AI-Driven Prediction of Tuberculosis Treatment Failure in Subtropical Ecuador: A Retrospective Cohort Study Comparing Logistic Regression, Random Forest, and Artificial Neural Networks

Authors

DOI:

https://doi.org/10.70099/BJ/2026.03.01.2

Keywords:

Tuberculosis; Treatment failure; Treatment outcomes; Risk prediction; Machine learning; Logistic regression; Random forest; Artificial neural network; SMOTE; Retrospective cohort; Ecuador; Public health surveillance

Abstract

Tuberculosis (TB) remains a major global health challenge, and treatment failure continues to undermine control efforts by prolonging transmission and increasing the risk of drug resistance. This study evaluated clinical and demographic predictors of TB treatment outcomes and compared statistical and machine-learning models to predict treatment failure in a subtropical Ecuadorian setting. We conducted a retrospective cohort analysis using routinely collected program data from a Ministry of Health primary care facility (Augusto Egas Type C Health Center, Santo Domingo de los Tsáchilas, Ecuador) covering TB cases treated from 2002 to 2024. Adults aged 18–64 years were analyzed (n=922). Candidate predictors included age, sex, baseline weight, HIV screening status, TB type (pulmonary/extrapulmonary), employment status, and prior TB history (relapse, previous abandonment, previous failure, and loss to follow-up), among others. Models were trained and evaluated under two scenarios: (i) the original imbalanced dataset and (ii) a class-balanced training set generated with SMOTE to mitigate the minority-class (failure) underrepresentation. We compared binary logistic regression, random forest, and a two-hidden-layer artificial neural network using accuracy, sensitivity, specificity, precision, F1-score, balanced accuracy, Cohen’s kappa, and AUC-ROC. In the imbalanced scenario, models showed strong bias toward treatment success, yielding very low or null sensitivity for failure detection.

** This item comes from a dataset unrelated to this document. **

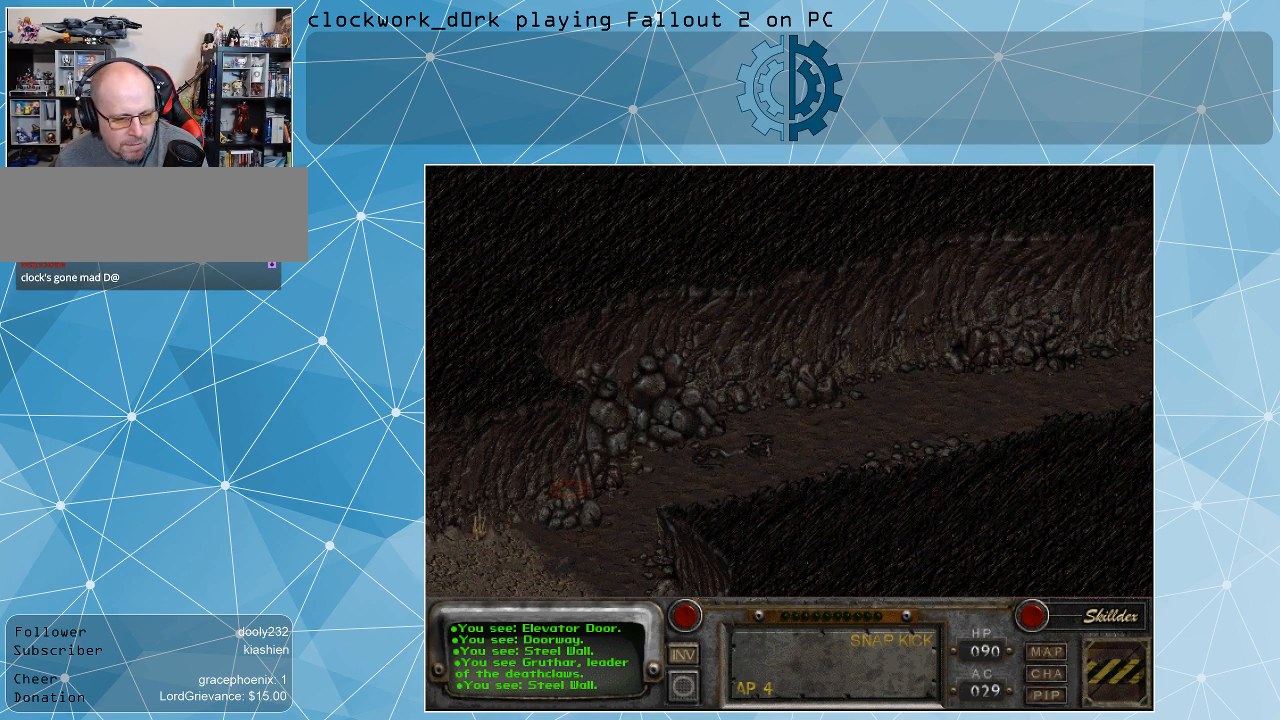
{"keys": [], "mouse": [], "events": []}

After SMOTE balancing, logistic regression achieved the most balanced performance (accuracy 0.711; sensitivity 0.44; specificity 0.7548; precision 0.2245; F1-score 0.2973; AUC-ROC 0.6591; kappa 0.1389), outperforming random forests and neural networks in identifying failures. Overall discrimination remained moderate, indicating that additional predictive variables and external validation are needed before clinical deployment. These findings support interpretable baseline modeling as a practical foundation for risk stratification in TB programs in similar resource-constrained contexts.

References

1. World Health Organization. Estrategia Fin a la Tuberculosis: avances en la aplicación de la estrategia mundial y las metas para la prevención, la atención y el control de la tuberculosis. Informe del Director General. Consejo Ejecutivo 154.ª reunión, EB154/10 [Internet]. Ginebra: Organización Mundial de la Salud; 2023 [cited 2026 Feb 12]. Available from: https://apps.who.int/gb/ebwha/pdf_files/EB154/B154_10-sp.pdf

2. World Health Organization. Tuberculosis incidence (per 100 000 population): Ecuador [Internet]. WHO Data; [cited 2026 Feb 12]. Available from: https://data.who.int/countries/218

3. Ministerio de Salud Pública del Ecuador. Guía de práctica clínica: tamizaje y diagnóstico de la tu-berculosis [Internet]. Quito: Ministerio de Salud Pública; 2024 [cited 2026 Feb 12]. Available from: https://www.salud.gob.ec/wp-content/uploads/2024/04/GPC-tamizaje-y-diagnostico-de-tuberculosis.pdf

4. Muñoz Roca OA, Moreno Gaona AJ. Abandono al tratamiento antifímico en pacientes atendidos en un Centro de Salud Público de Guayaquil. Rev Med Investig Clin Guayaquil. 2023;4(6):9-15. doi:10.51597/rmicg.v4i6.132.

5. Culqui DR, Munayco CV, Grijalva CG, et al. Factores asociados al abandono de tratamiento an-ti-tuberculoso convencional en Perú. Arch Bronconeumol. 2012;48(5):150-5. doi:10.1016/j.arbres.2011.12.008.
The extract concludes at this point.